- [WORK TASK]
Write out every entry below exactly as it appears. Pictures do not belong in the copy.

- [INFORMATION SHOWN]
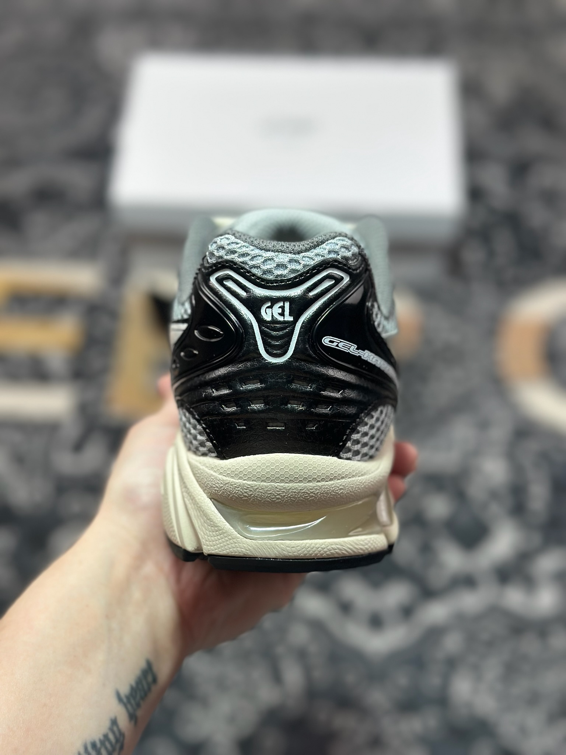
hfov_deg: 30.3
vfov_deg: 39.7
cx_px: 283
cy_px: 378
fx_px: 1046
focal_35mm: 48
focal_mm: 6.86
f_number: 1.78
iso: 80
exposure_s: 1/419
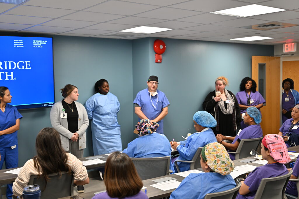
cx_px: 150
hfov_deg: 44.5
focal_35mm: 44
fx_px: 365
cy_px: 100
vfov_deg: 30.5
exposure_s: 1/125
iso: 1000
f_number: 4
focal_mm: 44
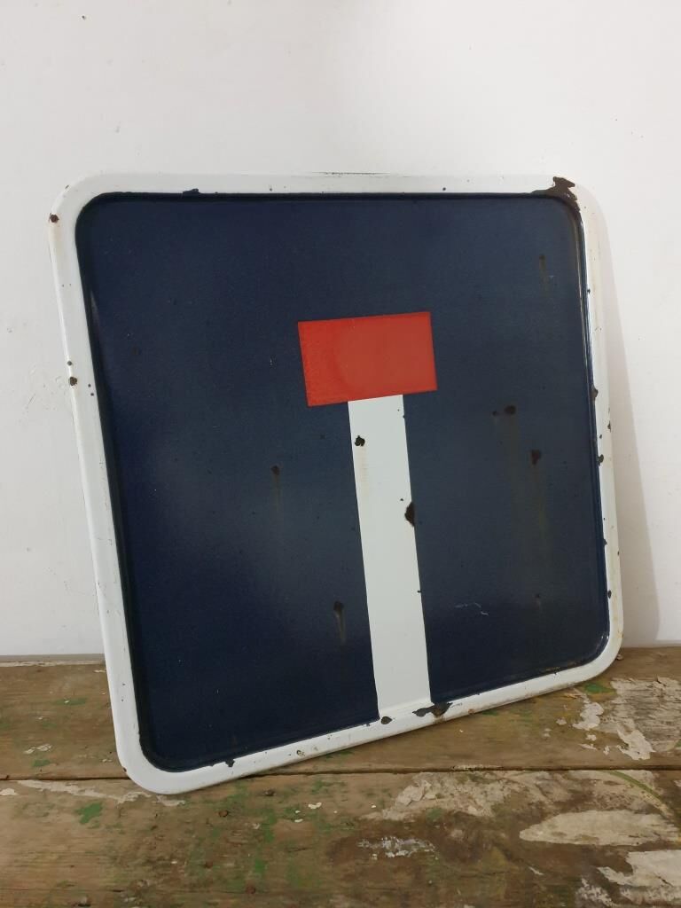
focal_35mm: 26
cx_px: 340
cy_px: 454
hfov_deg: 53.1
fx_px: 682
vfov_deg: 67.3
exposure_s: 1/25
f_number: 1.5
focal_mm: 4.3
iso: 250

- [OUTPUT FOR THIS EXERCISE]
hfov_deg: 30.3
vfov_deg: 39.7
cx_px: 283
cy_px: 378
fx_px: 1046
focal_35mm: 48
focal_mm: 6.86
f_number: 1.78
iso: 80
exposure_s: 1/419
cx_px: 150
hfov_deg: 44.5
focal_35mm: 44
fx_px: 365
cy_px: 100
vfov_deg: 30.5
exposure_s: 1/125
iso: 1000
f_number: 4
focal_mm: 44
focal_35mm: 26
cx_px: 340
cy_px: 454
hfov_deg: 53.1
fx_px: 682
vfov_deg: 67.3
exposure_s: 1/25
f_number: 1.5
focal_mm: 4.3
iso: 250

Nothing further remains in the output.